_SUPPLIED RECORDS:_

----------

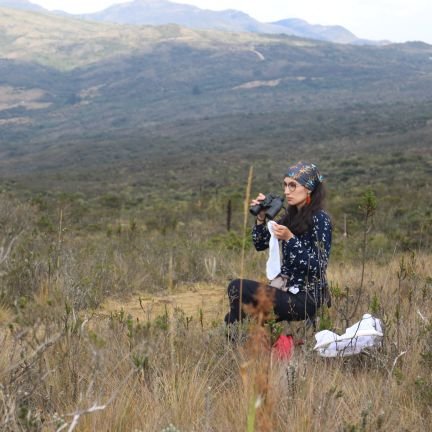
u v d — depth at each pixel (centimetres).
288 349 383
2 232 895
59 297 589
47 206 2252
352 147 12256
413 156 7500
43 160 19700
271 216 438
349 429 283
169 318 460
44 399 320
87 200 4847
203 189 6675
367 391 344
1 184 6862
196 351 404
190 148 17988
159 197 5684
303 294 437
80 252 984
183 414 304
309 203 451
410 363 393
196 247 1155
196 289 851
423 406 333
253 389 211
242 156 12800
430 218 1767
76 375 336
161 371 365
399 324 439
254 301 431
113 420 295
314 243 448
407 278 677
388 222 2038
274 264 437
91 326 484
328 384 343
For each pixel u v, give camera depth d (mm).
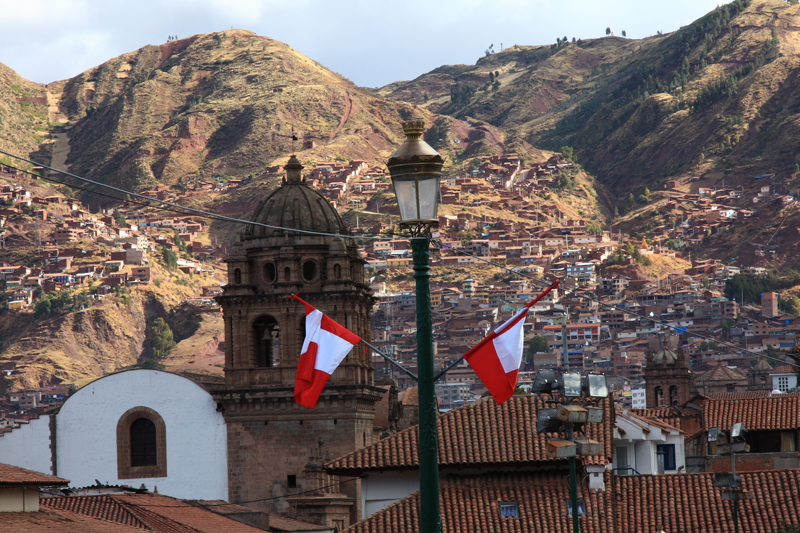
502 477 76250
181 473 110125
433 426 32875
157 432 111000
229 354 110375
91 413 112438
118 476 111000
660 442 95125
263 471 108625
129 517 79375
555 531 72375
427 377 33000
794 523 73562
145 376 112125
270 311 109750
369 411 111625
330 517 99375
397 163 33469
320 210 112688
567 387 42625
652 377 182125
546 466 76062
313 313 40562
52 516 65188
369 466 78562
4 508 61938
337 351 39656
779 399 104125
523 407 79438
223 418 110125
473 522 73125
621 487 77688
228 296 110125
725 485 61000
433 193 33594
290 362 109000
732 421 102812
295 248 110125
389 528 73438
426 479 32594
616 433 88438
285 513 106625
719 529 73812
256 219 111938
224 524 85812
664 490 77188
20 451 112500
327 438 107875
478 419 78938
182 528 80125
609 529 72500
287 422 108938
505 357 37656
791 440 101250
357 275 113312
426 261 33531
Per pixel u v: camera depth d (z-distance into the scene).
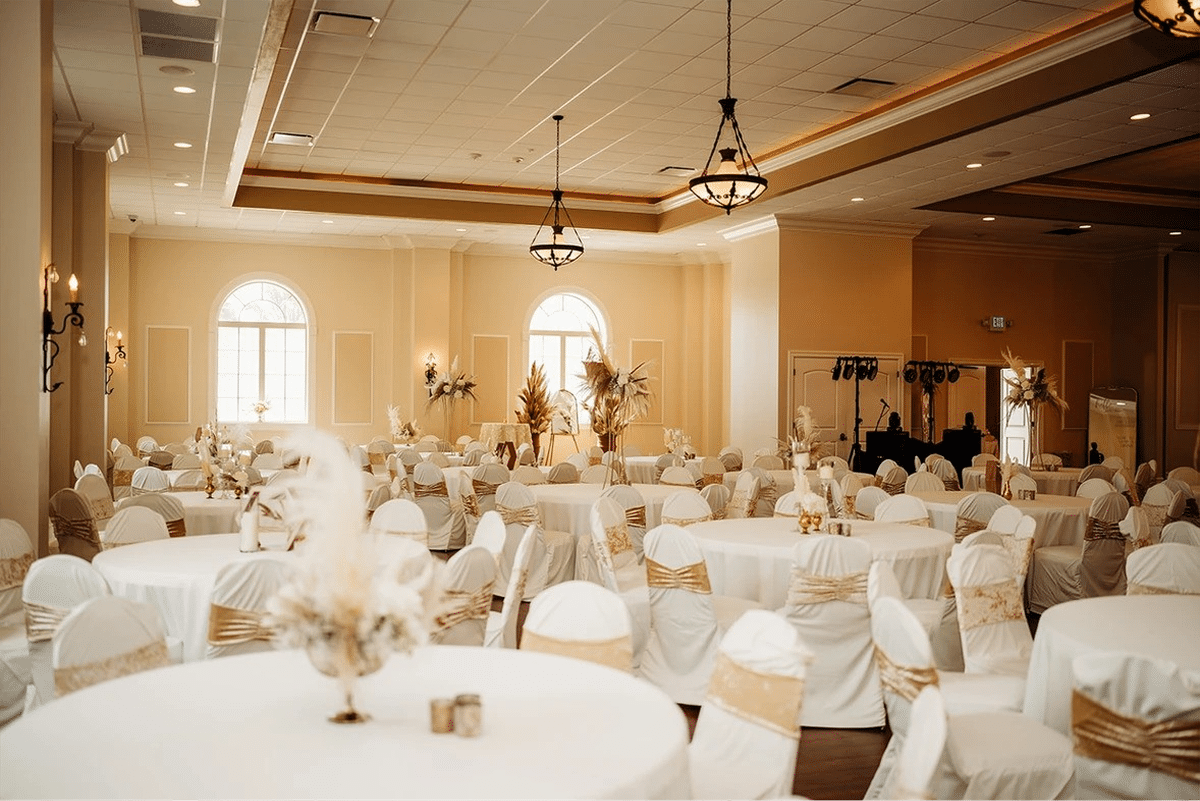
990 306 16.55
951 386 16.27
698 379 18.67
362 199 14.34
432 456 12.76
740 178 7.90
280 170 13.60
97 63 7.72
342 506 2.29
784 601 5.67
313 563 2.32
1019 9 7.59
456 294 17.52
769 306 14.20
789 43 8.30
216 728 2.39
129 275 16.20
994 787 3.11
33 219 5.87
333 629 2.28
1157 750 2.75
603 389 9.02
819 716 5.11
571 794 2.03
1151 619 3.81
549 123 10.89
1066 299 17.03
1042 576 7.73
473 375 17.73
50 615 3.77
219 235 16.62
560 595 3.42
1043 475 12.09
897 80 9.32
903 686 3.34
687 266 18.59
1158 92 8.20
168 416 16.55
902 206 13.10
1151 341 16.58
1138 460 16.64
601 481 10.17
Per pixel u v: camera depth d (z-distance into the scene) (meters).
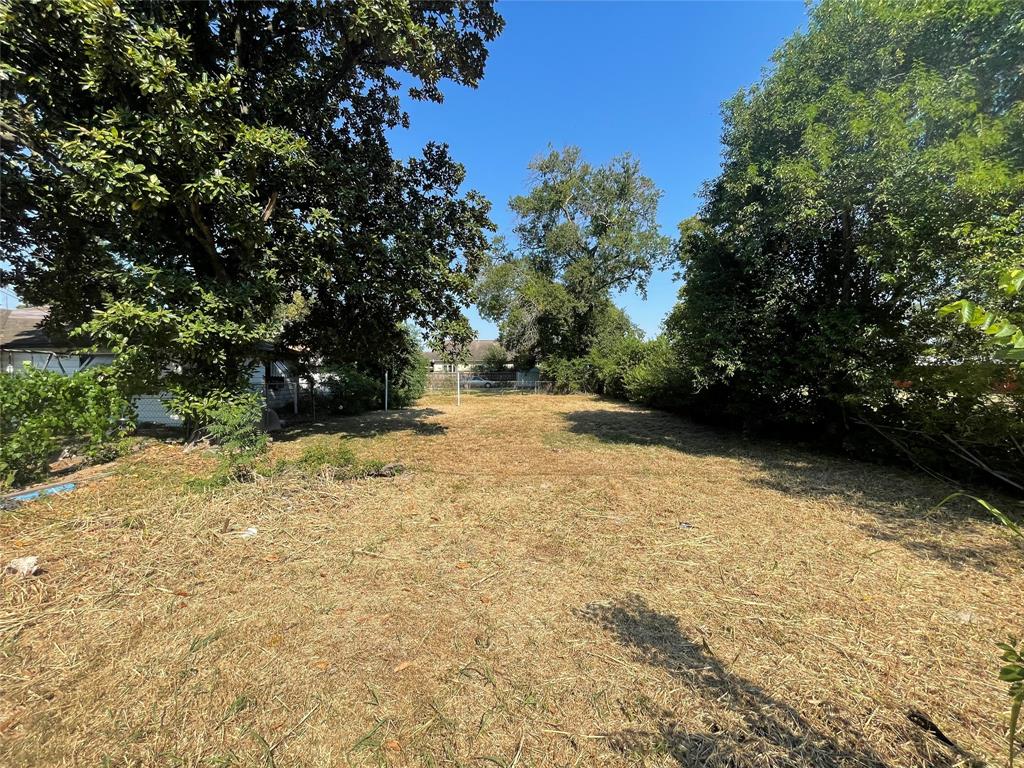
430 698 1.85
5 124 5.39
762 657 2.12
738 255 6.69
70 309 7.57
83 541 3.27
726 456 6.98
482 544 3.42
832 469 6.05
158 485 4.67
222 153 5.68
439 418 12.48
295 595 2.64
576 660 2.09
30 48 5.28
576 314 24.36
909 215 5.05
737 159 7.02
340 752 1.58
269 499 4.23
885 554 3.29
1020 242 4.10
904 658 2.12
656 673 2.01
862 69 5.86
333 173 7.16
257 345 8.16
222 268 6.79
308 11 6.61
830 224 6.09
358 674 1.98
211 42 6.53
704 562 3.15
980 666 2.05
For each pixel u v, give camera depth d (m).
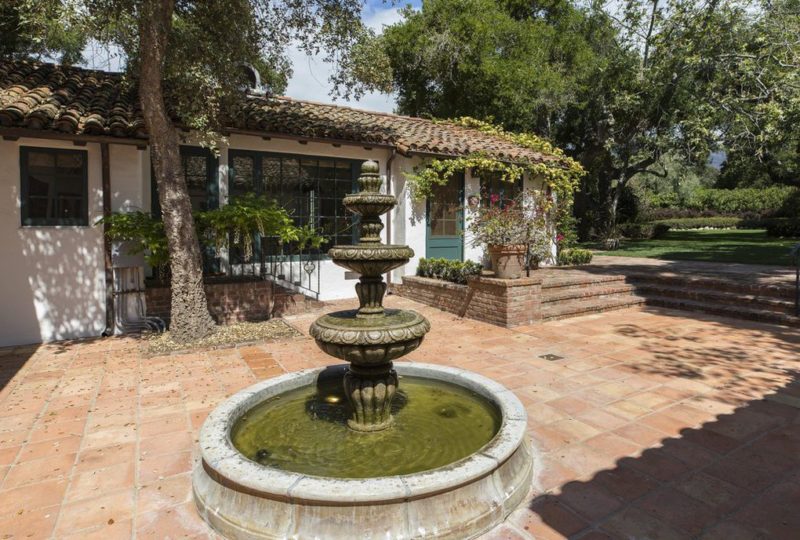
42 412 4.38
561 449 3.58
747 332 7.15
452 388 4.36
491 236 8.13
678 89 16.52
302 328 7.75
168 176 6.51
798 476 3.16
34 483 3.19
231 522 2.59
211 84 7.01
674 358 5.88
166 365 5.80
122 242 7.17
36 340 6.90
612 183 24.39
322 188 9.94
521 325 7.77
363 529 2.41
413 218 10.55
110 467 3.40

----------

_AIM OF THE TASK:_ As the answer, set down only the lines from the data above between the one holding "432 456 12.76" and the one holding "219 235 16.62", inclusive, exactly as they read.

_SOLUTION BELOW:_
432 456 12.76
740 178 7.90
280 170 13.60
97 63 7.72
342 506 2.29
784 601 5.67
313 563 2.32
1019 9 7.59
456 294 17.52
769 306 14.20
789 43 8.30
216 728 2.39
129 275 16.20
994 787 3.11
33 219 5.87
333 629 2.28
1157 750 2.75
603 389 9.02
819 716 5.11
571 794 2.03
1151 619 3.81
549 123 10.89
1066 299 17.03
1042 576 7.73
473 375 17.73
50 615 3.77
219 235 16.62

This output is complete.